→ **Excerpt**
━━━━━━━━
Diary of a Financier

Top Newsstuffs (March 31-April 6)

In Bookshelf on Sun 6 Apr 2014 at 06:31

Love this time of year, at the intersection of March Madness, baseball, and hockey playoffs…

Rail traffic weekly: Rally spikes higher as pent-up demand continues | Association of American Railroads (AAR)
Weekly traffic: +10% y/y
Growth ytd: +0.7pp @ +2.3%
Carload groups: 8 of 10 posted gains, including grain +44.2%, minerals +11.2, motor vehicles +10.6; metals -13.7
[We have a trend!  After tough winter weather in January/February, pent-up demand pitches-in with the biggest surge in this three week rally.]
#Bullish! $DBA $XLE $USO $UNG

ECB mulls idea of new QE | Bloomberg
At March’s ECB meeting, Mario Draghi announced that they’re modelling the effects of a €1T ($1.4T) QE after a “unanimous” agreement to use unconventional policy tools to avert deflation:
So far, early results suggest €80B monthly purchases would boost inflation by 0.2-0.8pp.
[In typical ECB style, they floated the trial balloon to see how markets would react, perhaps hoping the mere threat of QE would be a self-fulfilling prophecy a la OMT’s “whatever it takes… believe me, it will be enough”; in reaction, Spanish 5y fell to 1.74% vs US $FVX @ 1.69%.  Previously: ECB has to ease with balance sheet shrinking & Euro strength]

New Chinese fiscal stimulus puts focus on growth targets | The Wall Street Journal (WSJ)
With scant detail, China’s State Council announced a new spending package for new railways, subways, low-income housing, and small business tax-breaks.  Amounts & specifics not disclosed yet.
This could help shift debt loads from overburdened state/local governments unto the federal.
[$SHGIDX -74bps after the announcement, but this is a good-sounding step to address some areas of their economy that need help in this migration from exports/fixed investment to consumption emphasis.]

Oil math: Old method still used to calculate & overestimate reserves | Bloomberg
Derived in 1945, the “Arps Method” is still used to estimate reserves and depletion rates on oil & gas E&P discoveries.
It’s casting a doubt on the US’s estimated shale reserves (“100 year supply”), for which unconventional fracking method the formula — often extrapolated from a few, early, high performing wells — was never intended to be applied.
Researchers are scrambling for new formulas (e.g. Stretched Exponential, the Duong Method, and Simple Scaling Theory).
━━━━━━━━
→ **Data provided**
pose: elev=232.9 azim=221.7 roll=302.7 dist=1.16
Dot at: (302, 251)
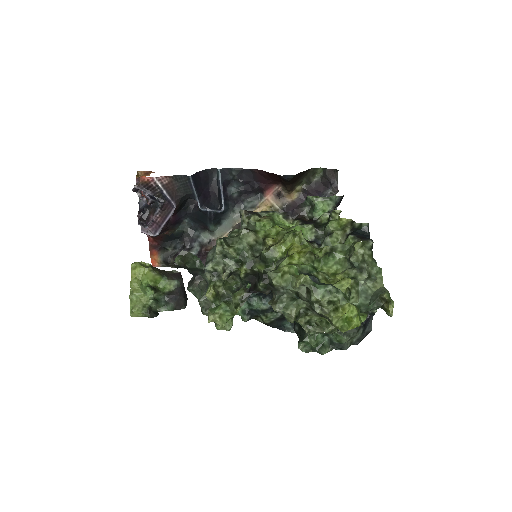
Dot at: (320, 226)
━━━━━━━━
→ **Stated goal 1**
In the market news roundup, rewrite the passage starting at "This could help" and ending at "Simple Scaling Theory).", changing "Arps Method" to "Arps equation".
→ **Stated goal 2**
According to the market news roundup, what percentage gain did grain carloads post?
→ **Stated goal 3**
Resume the market news roundup from the point where it stops.

→ **Expected answer 1**
This could help shift debt loads from overburdened state/local governments unto the federal.
[$SHGIDX -74bps after the announcement, but this is a good-sounding step to address some areas of their economy that need help in this migration from exports/fixed investment to consumption emphasis.]

Oil math: Old method still used to calculate & overestimate reserves | Bloomberg
Derived in 1945, the “Arps equation” is still used to estimate reserves and depletion rates on oil & gas E&P discoveries.
It’s casting a doubt on the US’s estimated shale reserves (“100 year supply”), for which unconventional fracking method the formula — often extrapolated from a few, early, high performing wells — was never intended to be applied.
Researchers are scrambling for new formulas (e.g. Stretched Exponential, the Duong Method, and Simple Scaling Theory).

→ **Expected answer 2**
Grain carloads rose 44.2%.

→ **Expected answer 3**
$IEO $XOP $OIH #Proved reserves #Probable reserves

Survey: Americans’ views on investing in the stock market (1990-2014) | Gallup
Poll asked people whether or not they thought today was a good time to put money into the market, and the results show broad “Irrational Non-Exuberance”:
Bad idea: 50% respondents (vs. 28% in 1999 & 41% in 2006)
Good idea: 46% respondents (vs. 67% in 1999 & 54% in 2006))
[Thanks to the #Recency Effect, low retail participation in this rally is allowing it to extend into a secular bull market; the history of this low-frequency survey shows the datapoints are insignificant as a timing mechanism (e.g. 1997-99), but they’re ultimately prescient nonetheless.]
#Bullish #Contrarian #Brown noise

Video: The best April Fools Day joke ever | BBC
In 4/1957, the BBC News show Panorama hoaxed all of Britain with a report about “the annual spaghetti harvest.”

Purchasing Managers Index (March 2014): Global expansion decelerates after 3-year high | Business Insider
Global Manufacturing PMI (-0.8 @ 52.4) falls after February’s 34-month high:
– Australia (-0.7 @ 47.9) still miring in contraction after YE13 crash, stuck with exports’ dead-weight (+5.1 @ 31.1)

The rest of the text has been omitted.